The Japanese innately know the mouth is the fountain of all disasters—more often than not, the Japanese default to the standard protocol of tatemae—maintaining a facade of socially constructed harmony—as it goes—so life flows—internalize this to see—you too can think like the Japanese—a rock-solid 100% money-back guarantee.
This could really be why the Japanese communication protocol is a game of hidden meanings, inside subtle intonation, ambiguity, and the paramount societal position of each Japanese.
Bound to ancient esoteric communication protocol embedded inside what it means to be Japanese, expressed via extraordinarily beautiful non-verbal communication tools with the ability to reach deep into the past via the culturally rich kanji.
For within the Japanese zone they have a visceral historical precedence, strict enforcement of their communication protocol—know your position while edifying all—make sure to not lose your head—the mouth is the source of disaster—that is all.
Once upon a time in Edo Japan, a slip of the tongue got the sideways glance to be met with a visceral real feel of the renowned samurai steel.
A phacken bloody mess, early death, returning to the bosom of the tutelar deity of your neo-clan—the disasters spewing from the mouth flowing to the final destiny.
All disasters spewing from uncontrollable pie-holes—leads to a mediocre destinations for those who fail to gain a semblance of control—loose lips elicit the markings of an untamed beast, and the resultant bore, bears out the cold hard facts—your life is an all-around abject failure—start from the beginning again.

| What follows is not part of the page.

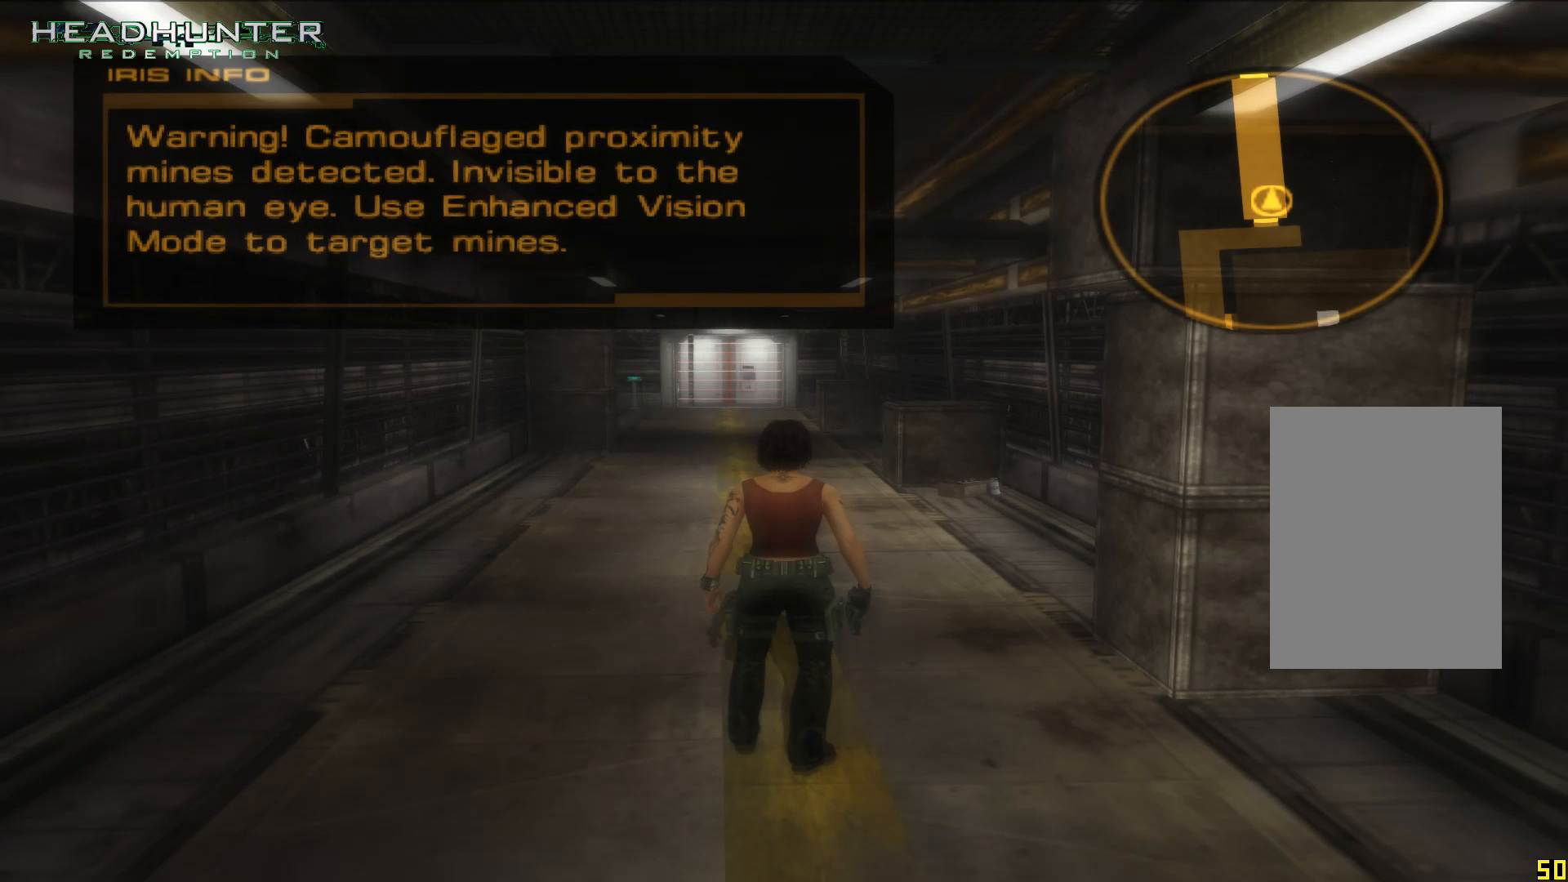
{"dt_ms": 500, "buttons": [], "left_stick": "center", "right_stick": "center", "button_events": []}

Coming from a long line of clever witty conversationalists, gabbers extraordinaire—some innate traits can never be changed, thus, those in this whimsical conversation class must reframe cultural communication codes by internalizing the spirit of the word for they lurk everywhere and hold one of the keys to mastery—this is the way.
Making the transition from a loudmouth full of self opinionated news-cycle driven—brainwashing runs deep, and in this, there is leeway for a slight modicum of forgiveness.
In the realm of humor, disaster from the mouth is always waiting like a dim-witted smartypants anticipating a second chance to ruin the perfect day—lurking inside the shadows of a former-self, just one innocuous blunder away.
Engaging strangers at Meiji Shrine with Sunshine Lover on a brilliant sunny day, an Occxie lass from the British Isles inside the conversation actually said:
Unfiltered Princess said “How about you?”
xybersensei replied: “Here since arriving in 1987 at the age of 23.”
To which the unfiltered princess then sullenly replied: “Why would you live here?!?!?”
In the days of yore, she would have been eviscerated with an unfiltered reply, a common tedious myopic Occxie chick, absent of any wisdom, not even one small pearl, her mind trapped inside a minuscule world.
This is where the filter kicked in, mitigating a tip of the tongue tart wise-guy reply—at long last, the acrid tongue finally reigned in—one giant leap on the road to becoming what Muse has in store to explore throughout the nooks and crannies of the phantasmagorical portals residing within.
The burning question now on the beloved readers’ mind is:
What would you have said if you had allowed yourself the freedom to opine:
The answer is clear for those who care to be:
I never wanted to become someone like you—not kind, nor necessary, nonetheless true.